╭─ FRAGMENT STRONY
Kraje, które najbardziej naruszają europejską swobodę świadczenia usług

23.11.2020

Jednym z głównych celów portalu 4freedoms.net jest stworzenie platformy, na której można zgłaszać naruszenia prawa UE i niespójne z nim przepisy krajowe w poszczególnych krajach unijnych.

Dotychczas użytkownicy portalu 4freedoms.net zgłosili 225 takich naruszeń. Nie licząc Polski, najwięcej z nich dotyczyło Niemiec (46), Francji (20), Belgii (18), Włoch (8 zgłoszeń) i Austrii (7 zgłoszeń). Najmniej zgłoszeń odnosiło się do krajów bałtyckich (Litwa i Łotwa po jednym zgłoszeniu, a Estonia – ani jednego), Czech (jedno zgłoszenie), Słowacji (dwa zgłoszenia), Rumunii (ani jednego zgłoszenia), Bułgarii (2 zgłoszenia), krajów skandynawskich (Szwecja – 1 zgłoszenie, Norwegia, Finlandia i Dania – 0 zgłoszeń), Irlandii (ani jednego zgłoszenia), Portugalii (jedno zgłoszenie), Węgier i Hiszpanii (w obu krajach po 3 zgłoszenia).
╰─
DO WYKONANIA -
Przepisz dokładnie fragment tekstu o naruszeniach swobody świadczenia usług, zaczynając od słów „Dotychczas użytkownicy portalu” i kończąc na słowach „po 3 zgłoszenia).”. Opieraj się wyłącznie na tekście o naruszeniach swobody świadczenia usług.
╭─ SUROWE DANE
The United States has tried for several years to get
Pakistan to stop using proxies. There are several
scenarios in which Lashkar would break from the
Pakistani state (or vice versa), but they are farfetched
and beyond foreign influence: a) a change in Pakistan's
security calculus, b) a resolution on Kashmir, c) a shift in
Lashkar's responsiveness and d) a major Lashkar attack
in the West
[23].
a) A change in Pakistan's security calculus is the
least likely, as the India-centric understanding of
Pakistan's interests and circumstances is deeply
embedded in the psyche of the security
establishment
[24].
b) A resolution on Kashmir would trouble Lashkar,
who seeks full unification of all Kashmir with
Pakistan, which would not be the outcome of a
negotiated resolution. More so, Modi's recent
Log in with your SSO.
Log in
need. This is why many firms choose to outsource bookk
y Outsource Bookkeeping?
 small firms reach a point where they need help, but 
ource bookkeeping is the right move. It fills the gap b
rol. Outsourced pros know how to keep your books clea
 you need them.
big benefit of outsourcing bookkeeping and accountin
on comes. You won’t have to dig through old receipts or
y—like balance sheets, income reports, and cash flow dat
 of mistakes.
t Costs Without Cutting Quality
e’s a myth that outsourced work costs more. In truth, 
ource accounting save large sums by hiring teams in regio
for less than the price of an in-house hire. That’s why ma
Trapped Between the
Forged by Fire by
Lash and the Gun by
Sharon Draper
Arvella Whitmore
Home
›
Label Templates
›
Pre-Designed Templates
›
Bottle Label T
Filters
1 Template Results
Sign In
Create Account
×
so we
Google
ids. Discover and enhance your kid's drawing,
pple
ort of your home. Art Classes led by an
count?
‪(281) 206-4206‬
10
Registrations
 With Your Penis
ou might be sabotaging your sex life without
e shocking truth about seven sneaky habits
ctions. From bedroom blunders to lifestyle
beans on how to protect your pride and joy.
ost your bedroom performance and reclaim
╰─
ODPOWIEDŹ PONIŻEJ -
Dotychczas użytkownicy portalu 4freedoms.net zgłosili 225 takich naruszeń. Nie licząc Polski, najwięcej z nich dotyczyło Niemiec (46), Francji (20), Belgii (18), Włoch (8 zgłoszeń) i Austrii (7 zgłoszeń). Najmniej zgłoszeń odnosiło się do krajów bałtyckich (Litwa i Łotwa po jednym zgłoszeniu, a Estonia – ani jednego), Czech (jedno zgłoszenie), Słowacji (dwa zgłoszenia), Rumunii (ani jednego zgłoszenia), Bułgarii (2 zgłoszenia), krajów skandynawskich (Szwecja – 1 zgłoszenie, Norwegia, Finlandia i Dania – 0 zgłoszeń), Irlandii (ani jednego zgłoszenia), Portugalii (jedno zgłoszenie), Węgier i Hiszpanii (w obu krajach po 3 zgłoszenia).